──────── Exercise materials ────────
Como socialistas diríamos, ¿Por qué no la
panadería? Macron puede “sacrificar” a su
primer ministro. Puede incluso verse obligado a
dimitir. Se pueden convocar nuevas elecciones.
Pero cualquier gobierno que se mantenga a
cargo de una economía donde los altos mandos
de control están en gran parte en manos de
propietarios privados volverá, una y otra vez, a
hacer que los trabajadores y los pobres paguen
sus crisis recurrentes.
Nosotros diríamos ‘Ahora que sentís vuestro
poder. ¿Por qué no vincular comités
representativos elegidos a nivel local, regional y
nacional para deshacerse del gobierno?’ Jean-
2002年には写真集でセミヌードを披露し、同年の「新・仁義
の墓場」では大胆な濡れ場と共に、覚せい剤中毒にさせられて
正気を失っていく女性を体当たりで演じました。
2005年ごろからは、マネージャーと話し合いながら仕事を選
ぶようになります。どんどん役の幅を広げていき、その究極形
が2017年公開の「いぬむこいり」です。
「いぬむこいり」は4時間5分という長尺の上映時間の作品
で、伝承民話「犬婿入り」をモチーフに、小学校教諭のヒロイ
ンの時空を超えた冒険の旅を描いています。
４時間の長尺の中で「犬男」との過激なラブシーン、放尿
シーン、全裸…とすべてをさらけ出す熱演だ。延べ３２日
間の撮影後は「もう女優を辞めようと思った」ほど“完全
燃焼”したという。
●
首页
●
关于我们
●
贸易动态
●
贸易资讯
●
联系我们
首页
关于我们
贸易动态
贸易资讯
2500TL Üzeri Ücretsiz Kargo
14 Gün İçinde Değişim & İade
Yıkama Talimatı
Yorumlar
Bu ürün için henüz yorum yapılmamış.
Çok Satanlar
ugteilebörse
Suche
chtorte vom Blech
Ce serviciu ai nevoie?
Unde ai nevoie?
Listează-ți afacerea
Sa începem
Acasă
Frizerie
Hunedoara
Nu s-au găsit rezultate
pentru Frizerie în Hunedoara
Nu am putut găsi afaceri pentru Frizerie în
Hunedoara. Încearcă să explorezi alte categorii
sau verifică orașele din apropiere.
────────
## Task goal
Please copy the data word for word, from its first line down to the line that contains "hacer que los", with that line included.

## The answer
Como socialistas diríamos, ¿Por qué no la
panadería? Macron puede “sacrificar” a su
primer ministro. Puede incluso verse obligado a
dimitir. Se pueden convocar nuevas elecciones.
Pero cualquier gobierno que se mantenga a
cargo de una economía donde los altos mandos
de control están en gran parte en manos de
propietarios privados volverá, una y otra vez, a
hacer que los trabajadores y los pobres paguen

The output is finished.